Самое удивительное во всей этой истории было то, что Самсоныч во время экспедиции за наплавами разыскал пещеру и нашел в ней рисунок — охотника с копьем, догоняющего оленя.
«Неужели у нас существует глубинная, наследственная память?» — думал я и невидящими глазами глядел на Охотское море и не заметил, как оно из сине-зеленого стало багровым, как усилился ветер, как заволокла тучами небо, как появился туман, как тревожно загудел «Никитин».

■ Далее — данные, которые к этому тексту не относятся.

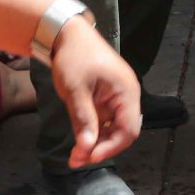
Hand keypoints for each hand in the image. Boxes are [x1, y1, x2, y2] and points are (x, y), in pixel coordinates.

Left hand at [50, 19, 141, 167]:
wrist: (66, 34)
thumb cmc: (74, 57)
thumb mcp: (75, 90)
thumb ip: (84, 120)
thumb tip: (87, 149)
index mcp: (127, 92)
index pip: (129, 130)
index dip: (110, 148)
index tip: (88, 157)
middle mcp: (127, 96)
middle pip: (122, 132)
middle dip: (101, 148)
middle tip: (76, 160)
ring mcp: (117, 98)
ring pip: (113, 129)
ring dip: (96, 143)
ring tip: (75, 155)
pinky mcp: (107, 98)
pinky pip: (105, 121)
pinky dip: (93, 132)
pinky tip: (79, 140)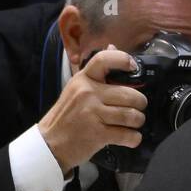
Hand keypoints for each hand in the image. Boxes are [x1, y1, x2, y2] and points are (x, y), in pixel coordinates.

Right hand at [37, 46, 148, 173]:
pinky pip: (128, 135)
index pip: (104, 60)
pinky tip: (128, 137)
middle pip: (130, 95)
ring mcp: (92, 113)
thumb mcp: (76, 89)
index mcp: (83, 79)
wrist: (51, 143)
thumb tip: (112, 47)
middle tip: (135, 109)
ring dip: (138, 122)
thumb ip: (96, 73)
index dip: (123, 60)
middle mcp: (88, 93)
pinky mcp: (98, 134)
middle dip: (139, 105)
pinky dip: (134, 138)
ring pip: (132, 116)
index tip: (133, 66)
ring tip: (131, 124)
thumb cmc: (67, 116)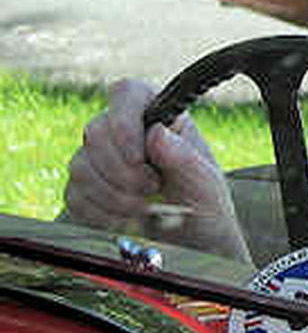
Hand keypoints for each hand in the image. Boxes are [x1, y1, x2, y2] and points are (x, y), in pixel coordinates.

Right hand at [62, 79, 248, 260]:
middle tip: (153, 188)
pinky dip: (101, 213)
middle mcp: (123, 132)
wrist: (194, 239)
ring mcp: (99, 159)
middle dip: (123, 171)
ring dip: (113, 195)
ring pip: (80, 165)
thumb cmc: (205, 203)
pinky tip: (128, 220)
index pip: (127, 93)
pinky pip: (74, 195)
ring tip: (145, 208)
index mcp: (158, 116)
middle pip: (95, 132)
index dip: (123, 121)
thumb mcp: (207, 183)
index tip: (139, 157)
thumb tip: (156, 132)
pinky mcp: (84, 189)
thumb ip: (185, 158)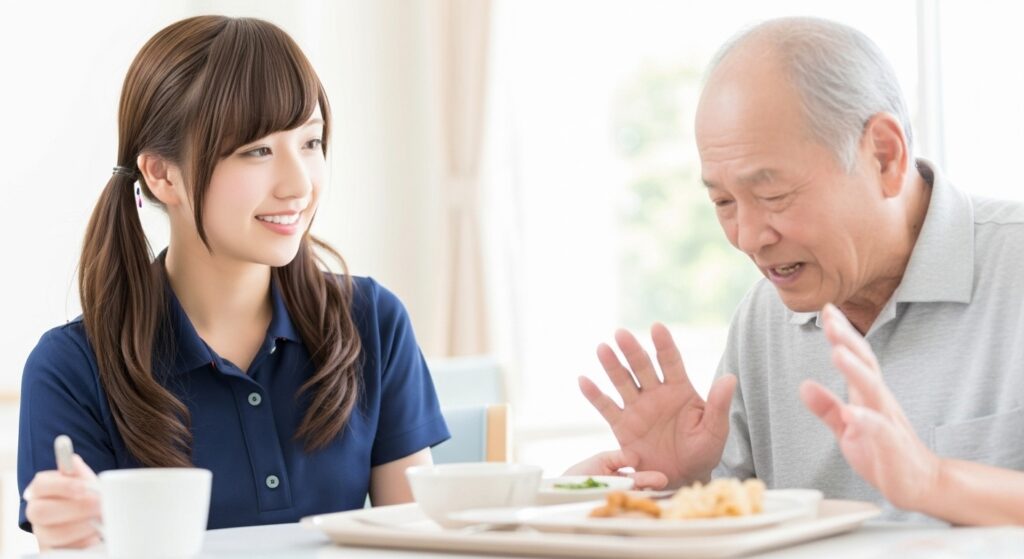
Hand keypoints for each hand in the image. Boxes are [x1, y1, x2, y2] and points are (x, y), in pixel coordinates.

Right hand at [23, 454, 100, 549]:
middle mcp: (36, 512)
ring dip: (83, 526)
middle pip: (42, 512)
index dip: (61, 485)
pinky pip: (65, 549)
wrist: (91, 521)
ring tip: (101, 520)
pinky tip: (95, 534)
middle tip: (100, 505)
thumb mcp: (86, 483)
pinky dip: (84, 542)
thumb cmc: (86, 498)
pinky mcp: (53, 550)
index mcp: (41, 490)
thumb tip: (72, 461)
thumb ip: (79, 473)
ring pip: (54, 533)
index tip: (84, 487)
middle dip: (76, 508)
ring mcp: (43, 533)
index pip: (40, 485)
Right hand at [578, 323, 736, 487]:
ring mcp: (637, 408)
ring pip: (622, 382)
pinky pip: (606, 408)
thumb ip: (718, 405)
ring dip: (612, 366)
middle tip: (621, 334)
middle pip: (642, 368)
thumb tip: (730, 378)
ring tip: (602, 348)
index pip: (671, 362)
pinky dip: (594, 395)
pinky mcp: (622, 426)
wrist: (682, 478)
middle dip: (633, 351)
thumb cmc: (703, 452)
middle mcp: (656, 394)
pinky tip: (583, 380)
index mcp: (680, 390)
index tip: (657, 328)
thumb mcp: (715, 431)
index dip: (664, 345)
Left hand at [800, 303, 940, 509]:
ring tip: (837, 352)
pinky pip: (880, 430)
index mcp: (869, 394)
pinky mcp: (892, 446)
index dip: (843, 334)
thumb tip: (803, 384)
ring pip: (874, 390)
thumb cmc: (882, 451)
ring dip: (855, 371)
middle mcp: (880, 401)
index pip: (857, 357)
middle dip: (848, 340)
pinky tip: (851, 412)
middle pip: (867, 364)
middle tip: (831, 318)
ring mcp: (888, 421)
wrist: (920, 482)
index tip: (828, 309)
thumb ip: (826, 407)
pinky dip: (865, 419)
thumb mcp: (846, 427)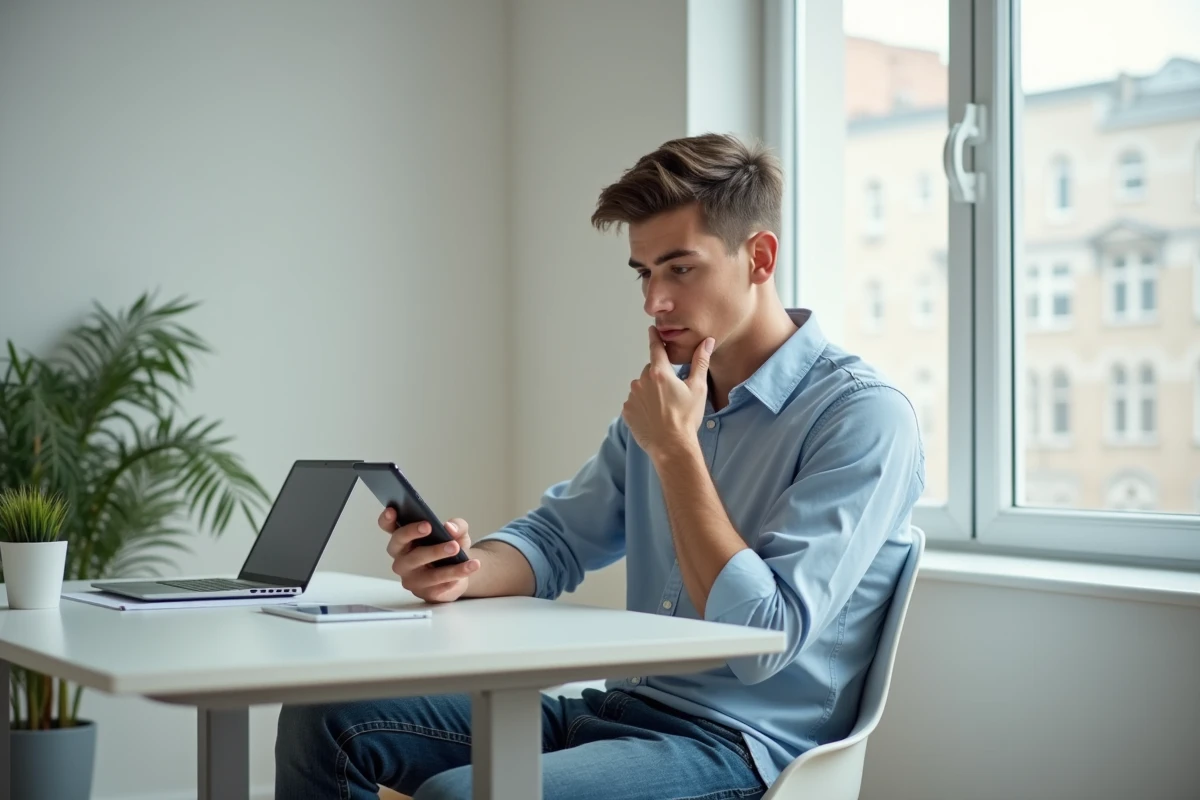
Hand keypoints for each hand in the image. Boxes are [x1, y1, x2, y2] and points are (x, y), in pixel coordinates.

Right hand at [379, 509, 479, 602]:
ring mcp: (410, 577)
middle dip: (413, 533)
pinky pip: (439, 584)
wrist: (462, 571)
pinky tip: (470, 566)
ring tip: (457, 548)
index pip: (388, 527)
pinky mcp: (424, 592)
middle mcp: (402, 558)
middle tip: (430, 527)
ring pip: (421, 565)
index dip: (387, 519)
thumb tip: (449, 528)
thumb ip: (456, 526)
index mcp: (405, 539)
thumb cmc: (452, 546)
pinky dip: (456, 573)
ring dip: (439, 555)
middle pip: (399, 544)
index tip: (392, 510)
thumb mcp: (458, 532)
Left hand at [622, 326, 712, 459]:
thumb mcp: (697, 388)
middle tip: (672, 393)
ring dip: (650, 392)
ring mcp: (632, 397)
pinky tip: (654, 416)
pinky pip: (635, 402)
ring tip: (664, 408)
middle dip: (660, 377)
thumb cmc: (687, 418)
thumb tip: (707, 341)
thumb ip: (700, 362)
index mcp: (660, 373)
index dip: (655, 338)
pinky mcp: (627, 411)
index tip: (651, 329)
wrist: (672, 446)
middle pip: (651, 371)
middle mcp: (642, 381)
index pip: (656, 349)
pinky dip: (642, 405)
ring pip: (642, 387)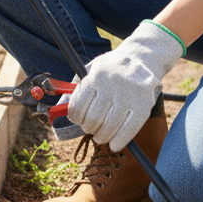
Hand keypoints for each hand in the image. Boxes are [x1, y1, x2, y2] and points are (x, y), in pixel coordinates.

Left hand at [68, 20, 184, 150]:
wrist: (141, 57)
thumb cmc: (110, 68)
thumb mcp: (90, 70)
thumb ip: (75, 88)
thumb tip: (58, 109)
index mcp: (96, 75)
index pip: (78, 106)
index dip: (75, 118)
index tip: (78, 120)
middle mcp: (112, 84)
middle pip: (93, 120)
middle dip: (89, 128)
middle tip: (90, 128)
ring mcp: (129, 95)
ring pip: (109, 127)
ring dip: (101, 137)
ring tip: (100, 136)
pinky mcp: (144, 105)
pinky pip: (128, 130)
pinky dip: (119, 141)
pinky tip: (114, 144)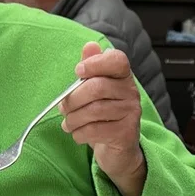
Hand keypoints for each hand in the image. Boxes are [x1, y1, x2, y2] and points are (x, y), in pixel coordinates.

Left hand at [62, 43, 146, 195]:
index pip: (117, 60)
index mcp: (123, 77)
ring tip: (68, 124)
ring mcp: (131, 113)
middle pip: (97, 87)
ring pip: (94, 111)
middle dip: (73, 99)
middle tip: (63, 108)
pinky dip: (79, 134)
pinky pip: (95, 130)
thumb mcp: (95, 90)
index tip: (78, 72)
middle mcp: (131, 92)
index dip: (95, 63)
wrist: (119, 150)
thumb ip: (92, 67)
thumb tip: (90, 45)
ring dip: (73, 119)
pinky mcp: (126, 133)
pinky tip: (78, 135)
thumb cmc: (103, 115)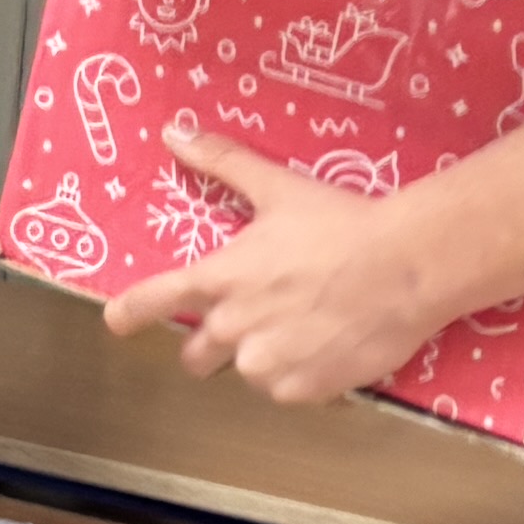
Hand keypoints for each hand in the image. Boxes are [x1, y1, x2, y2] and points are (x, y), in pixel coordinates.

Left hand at [104, 123, 463, 403]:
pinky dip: (301, 374)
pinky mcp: (301, 390)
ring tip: (307, 324)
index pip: (151, 301)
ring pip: (245, 373)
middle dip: (215, 343)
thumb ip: (221, 162)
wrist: (407, 266)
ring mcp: (265, 364)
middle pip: (195, 356)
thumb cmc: (341, 224)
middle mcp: (231, 328)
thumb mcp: (277, 187)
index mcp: (217, 279)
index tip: (117, 321)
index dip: (128, 313)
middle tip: (256, 318)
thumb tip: (173, 133)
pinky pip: (285, 390)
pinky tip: (328, 343)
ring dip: (264, 356)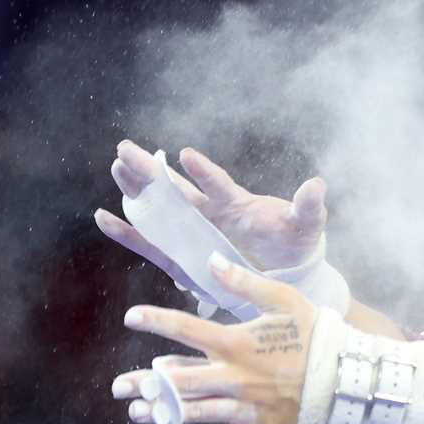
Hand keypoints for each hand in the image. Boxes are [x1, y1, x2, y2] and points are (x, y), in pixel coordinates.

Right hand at [94, 140, 326, 294]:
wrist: (284, 276)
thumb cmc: (294, 245)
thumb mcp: (305, 226)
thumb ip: (307, 207)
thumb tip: (317, 185)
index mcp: (235, 203)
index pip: (217, 184)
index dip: (203, 172)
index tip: (186, 155)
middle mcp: (209, 213)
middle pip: (176, 188)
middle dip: (152, 169)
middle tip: (124, 148)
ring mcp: (193, 233)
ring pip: (158, 209)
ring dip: (137, 191)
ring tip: (117, 168)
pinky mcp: (182, 257)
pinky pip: (151, 244)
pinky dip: (128, 232)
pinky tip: (105, 218)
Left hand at [112, 252, 318, 423]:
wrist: (347, 375)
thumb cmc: (315, 333)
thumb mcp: (284, 300)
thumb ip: (245, 282)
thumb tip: (211, 260)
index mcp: (238, 344)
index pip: (189, 331)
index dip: (158, 322)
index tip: (132, 317)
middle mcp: (235, 377)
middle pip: (182, 380)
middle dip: (147, 382)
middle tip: (117, 386)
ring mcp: (245, 407)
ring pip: (197, 412)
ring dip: (164, 414)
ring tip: (136, 413)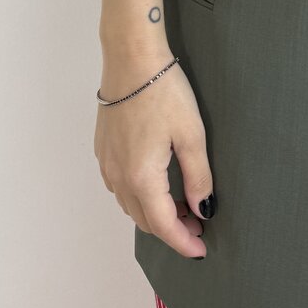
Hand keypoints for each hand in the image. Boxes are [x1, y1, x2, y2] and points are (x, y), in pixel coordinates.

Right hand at [94, 51, 213, 258]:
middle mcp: (118, 176)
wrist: (131, 57)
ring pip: (130, 205)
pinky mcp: (103, 149)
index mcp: (142, 177)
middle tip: (198, 226)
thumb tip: (203, 208)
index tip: (202, 249)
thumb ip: (198, 176)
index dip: (184, 242)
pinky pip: (120, 186)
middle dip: (172, 230)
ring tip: (183, 206)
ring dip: (155, 213)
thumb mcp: (192, 134)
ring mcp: (107, 163)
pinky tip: (157, 184)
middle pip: (145, 220)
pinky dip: (139, 196)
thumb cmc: (163, 90)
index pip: (164, 225)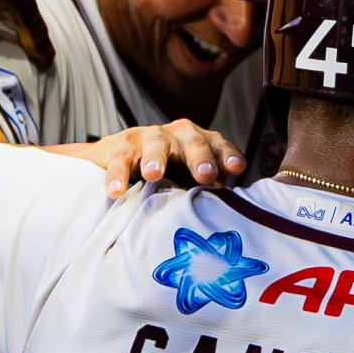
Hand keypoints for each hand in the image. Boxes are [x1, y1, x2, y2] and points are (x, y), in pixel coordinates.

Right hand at [47, 118, 245, 198]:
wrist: (123, 158)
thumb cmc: (169, 173)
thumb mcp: (191, 180)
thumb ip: (209, 192)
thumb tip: (230, 217)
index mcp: (201, 143)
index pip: (219, 146)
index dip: (228, 156)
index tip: (237, 168)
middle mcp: (179, 135)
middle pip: (193, 143)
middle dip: (200, 158)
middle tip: (204, 175)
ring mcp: (149, 138)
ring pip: (156, 144)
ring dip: (156, 158)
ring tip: (153, 174)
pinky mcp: (121, 147)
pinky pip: (120, 161)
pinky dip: (118, 175)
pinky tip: (116, 190)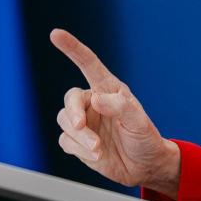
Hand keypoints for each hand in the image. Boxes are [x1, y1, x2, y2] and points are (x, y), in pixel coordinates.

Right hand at [50, 28, 180, 195]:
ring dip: (79, 136)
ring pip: (65, 121)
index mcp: (109, 89)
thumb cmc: (145, 138)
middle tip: (80, 126)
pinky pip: (66, 141)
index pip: (88, 64)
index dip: (72, 48)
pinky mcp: (78, 142)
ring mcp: (84, 123)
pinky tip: (97, 155)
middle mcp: (93, 103)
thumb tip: (95, 99)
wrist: (144, 167)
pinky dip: (79, 149)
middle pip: (70, 98)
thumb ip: (119, 107)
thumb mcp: (139, 122)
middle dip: (72, 112)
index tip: (55, 34)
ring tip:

Где вы, мотоботы? Скорее спешите на спасительные «балыки»!
21
Я стоял на своем рабочем месте и видел, как постепенно освобождается палуба от крабов. Стропа переносил Костя, который вместо Димки сидел в кабине крана, аккуратно ставил их около конвейера. У конвейера было многолюдно. Борис Петрович прислал сюда всех свободных от работы распутчиков сетей и работников бухгалтерии. Были там и бездельники: Франт с двумя девушками из ликвидного цеха, кладовщик по прозвищу Амфибрахий, библиотекарша, хирург и незнакомые мне люди из прачечной, пошивочной и обувной мастерских. Большинство из них выбирали крабов покрупнее, отрывали им лапы и, небрежно связав их веревкой, несли варить. Другие были гурманами. Они не интересовались обычным крабовым мясом. Для хирурга, например, деликатесом были абдомины. Франт с девушками из ликвидного искали только самок с икрой, отрывали от них ястыки и складывали в полиэтиленовый мешочек. На их счастье, самки то и дело попадались в стропах, которые я принял от колхозников. Не везло только кладовщику. Он высматривал совсем редкий деликатес — крупные, в кулак, ракушки, с радостью кидался за каждой ракушкой, потом бережно клал ее в цинковое ведро. Знал я: пока не наберет полное ведро, он не уйдет.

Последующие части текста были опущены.